The Zone of Interest doesn’t go there, and it wasn’t going to. The cold and taciturn performances from Freidel and Hüller are designed to not create sympathy for the subjects, which is perfectly fine. Rather this film was just going to sit there and listen. That’s the experience it was aiming for, and, in doing so, it participates in a layer of its own “how could they.” The trouble is, like the Nazis portrayed in the film, the answers to that question are “quite easily” and “quite comfortably.” Because their needles don’t move, neither do yours against its painful pace of watching banal domestic life go by.

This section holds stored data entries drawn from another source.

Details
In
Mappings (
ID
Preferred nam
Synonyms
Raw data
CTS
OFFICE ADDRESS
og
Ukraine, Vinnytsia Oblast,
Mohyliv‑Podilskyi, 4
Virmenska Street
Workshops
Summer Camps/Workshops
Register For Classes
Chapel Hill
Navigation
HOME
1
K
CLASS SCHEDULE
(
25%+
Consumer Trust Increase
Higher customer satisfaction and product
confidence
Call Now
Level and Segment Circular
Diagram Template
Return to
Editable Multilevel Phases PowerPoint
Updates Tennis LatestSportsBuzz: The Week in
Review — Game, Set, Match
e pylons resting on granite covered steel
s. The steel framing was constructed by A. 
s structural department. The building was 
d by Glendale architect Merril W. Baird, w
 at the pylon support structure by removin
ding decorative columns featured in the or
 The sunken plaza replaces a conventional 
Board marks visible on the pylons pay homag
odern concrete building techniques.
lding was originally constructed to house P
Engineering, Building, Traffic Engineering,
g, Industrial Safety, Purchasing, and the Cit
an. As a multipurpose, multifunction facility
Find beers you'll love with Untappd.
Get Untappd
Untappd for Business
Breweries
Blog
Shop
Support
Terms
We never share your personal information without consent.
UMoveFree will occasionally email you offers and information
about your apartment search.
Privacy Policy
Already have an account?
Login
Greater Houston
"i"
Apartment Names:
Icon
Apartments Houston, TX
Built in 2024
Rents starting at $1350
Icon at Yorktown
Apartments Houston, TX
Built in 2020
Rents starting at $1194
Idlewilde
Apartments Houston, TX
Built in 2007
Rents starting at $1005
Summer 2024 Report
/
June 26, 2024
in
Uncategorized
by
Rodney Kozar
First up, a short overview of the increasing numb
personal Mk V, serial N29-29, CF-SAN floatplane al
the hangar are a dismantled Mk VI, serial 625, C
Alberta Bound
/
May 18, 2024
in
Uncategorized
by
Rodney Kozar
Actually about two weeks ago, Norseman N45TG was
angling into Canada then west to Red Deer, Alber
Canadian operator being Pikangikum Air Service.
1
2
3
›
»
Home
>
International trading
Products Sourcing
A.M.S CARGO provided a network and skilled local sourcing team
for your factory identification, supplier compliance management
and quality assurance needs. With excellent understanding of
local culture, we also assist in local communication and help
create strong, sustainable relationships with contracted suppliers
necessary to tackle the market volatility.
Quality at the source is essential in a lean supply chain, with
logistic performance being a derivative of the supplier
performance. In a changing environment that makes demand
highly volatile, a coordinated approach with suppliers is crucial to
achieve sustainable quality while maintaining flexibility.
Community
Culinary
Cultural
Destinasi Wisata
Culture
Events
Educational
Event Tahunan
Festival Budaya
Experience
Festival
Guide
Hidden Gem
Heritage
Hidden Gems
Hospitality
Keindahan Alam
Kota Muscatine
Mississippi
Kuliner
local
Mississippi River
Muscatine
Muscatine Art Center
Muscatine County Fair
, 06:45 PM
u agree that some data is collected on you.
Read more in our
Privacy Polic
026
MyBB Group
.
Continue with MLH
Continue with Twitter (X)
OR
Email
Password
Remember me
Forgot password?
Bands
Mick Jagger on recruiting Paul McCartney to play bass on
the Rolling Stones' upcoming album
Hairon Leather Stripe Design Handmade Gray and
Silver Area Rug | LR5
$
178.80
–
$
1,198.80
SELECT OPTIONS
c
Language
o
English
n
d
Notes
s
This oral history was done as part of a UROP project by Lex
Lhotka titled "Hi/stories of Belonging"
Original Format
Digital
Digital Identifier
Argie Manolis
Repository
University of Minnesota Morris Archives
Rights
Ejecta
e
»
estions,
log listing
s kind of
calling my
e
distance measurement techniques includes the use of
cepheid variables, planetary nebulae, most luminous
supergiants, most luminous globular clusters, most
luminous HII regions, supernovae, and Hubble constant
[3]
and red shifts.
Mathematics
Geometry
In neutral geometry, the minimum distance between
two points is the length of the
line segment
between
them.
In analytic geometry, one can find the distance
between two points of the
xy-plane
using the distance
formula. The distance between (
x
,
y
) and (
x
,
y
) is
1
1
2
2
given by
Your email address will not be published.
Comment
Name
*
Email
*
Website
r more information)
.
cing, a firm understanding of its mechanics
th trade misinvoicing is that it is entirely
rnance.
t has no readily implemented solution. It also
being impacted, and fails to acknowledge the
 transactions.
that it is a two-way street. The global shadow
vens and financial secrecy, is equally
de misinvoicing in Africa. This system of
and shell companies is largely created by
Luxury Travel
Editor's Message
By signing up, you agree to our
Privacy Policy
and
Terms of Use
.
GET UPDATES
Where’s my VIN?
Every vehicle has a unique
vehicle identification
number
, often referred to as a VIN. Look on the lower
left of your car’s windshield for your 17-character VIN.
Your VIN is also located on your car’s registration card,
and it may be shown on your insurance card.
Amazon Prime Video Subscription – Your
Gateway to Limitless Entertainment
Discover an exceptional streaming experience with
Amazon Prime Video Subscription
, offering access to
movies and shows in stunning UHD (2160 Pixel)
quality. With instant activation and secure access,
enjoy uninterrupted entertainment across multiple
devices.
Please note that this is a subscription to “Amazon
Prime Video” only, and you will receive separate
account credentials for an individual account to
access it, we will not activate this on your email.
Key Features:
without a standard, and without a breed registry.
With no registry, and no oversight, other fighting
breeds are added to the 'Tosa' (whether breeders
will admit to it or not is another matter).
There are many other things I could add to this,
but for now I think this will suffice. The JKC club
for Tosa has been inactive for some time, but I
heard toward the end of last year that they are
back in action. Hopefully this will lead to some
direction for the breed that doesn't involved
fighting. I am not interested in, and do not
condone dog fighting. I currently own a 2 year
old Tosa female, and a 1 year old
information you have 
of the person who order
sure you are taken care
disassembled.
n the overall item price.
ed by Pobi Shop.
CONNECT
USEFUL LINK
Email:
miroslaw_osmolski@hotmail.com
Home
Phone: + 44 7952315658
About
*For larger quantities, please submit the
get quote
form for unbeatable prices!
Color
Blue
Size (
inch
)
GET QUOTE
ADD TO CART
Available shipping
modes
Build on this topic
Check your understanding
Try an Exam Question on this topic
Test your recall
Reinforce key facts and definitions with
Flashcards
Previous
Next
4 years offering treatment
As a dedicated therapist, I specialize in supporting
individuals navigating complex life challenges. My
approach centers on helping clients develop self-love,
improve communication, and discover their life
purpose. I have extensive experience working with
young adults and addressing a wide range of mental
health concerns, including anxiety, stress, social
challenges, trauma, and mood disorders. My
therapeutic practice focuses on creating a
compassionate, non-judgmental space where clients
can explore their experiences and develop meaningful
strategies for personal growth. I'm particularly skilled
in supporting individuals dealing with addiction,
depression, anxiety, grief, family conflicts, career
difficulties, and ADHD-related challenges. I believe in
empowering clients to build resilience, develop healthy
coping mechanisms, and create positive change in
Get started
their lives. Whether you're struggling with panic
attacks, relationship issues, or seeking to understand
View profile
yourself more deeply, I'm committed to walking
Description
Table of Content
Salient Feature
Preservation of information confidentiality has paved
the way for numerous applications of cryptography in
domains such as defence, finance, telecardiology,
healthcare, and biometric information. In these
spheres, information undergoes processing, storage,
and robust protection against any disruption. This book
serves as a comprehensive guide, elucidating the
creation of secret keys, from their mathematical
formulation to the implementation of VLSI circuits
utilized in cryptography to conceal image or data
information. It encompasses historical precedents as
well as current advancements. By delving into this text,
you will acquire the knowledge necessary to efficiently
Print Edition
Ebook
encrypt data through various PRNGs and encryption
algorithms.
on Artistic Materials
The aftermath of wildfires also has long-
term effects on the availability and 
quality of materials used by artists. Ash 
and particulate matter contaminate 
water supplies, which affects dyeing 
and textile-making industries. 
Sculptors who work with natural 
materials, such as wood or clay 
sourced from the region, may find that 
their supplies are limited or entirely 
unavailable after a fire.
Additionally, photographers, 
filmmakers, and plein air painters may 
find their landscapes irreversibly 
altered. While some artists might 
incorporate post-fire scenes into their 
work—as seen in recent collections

Glazer takes one big leap at the end of The Zone of Interest that could have been the second-best chance after the son hearing the violent commotion to make an emotional plea or take a step up to a stump to make a statement. The director intercuts a retching breakdown for Rudolf with scenes from Auschwitz’s present-day state as a museum. Łukasz Żal shot little views of the cleaning crew servicing what has become a tourist attraction, echoing that notion of normalcy and serenity in a formerly ghastly place. Maybe finally entering those walls long after is a statement enough for some, but it still feels like a distant flyover. To the informed who have long held and comprehended the history of the Holocaust, it’s difficult to be shocked by The Zone of Interest, especially after you have been moved by more tangible experiences before and impassioned truths better than those offered in this film.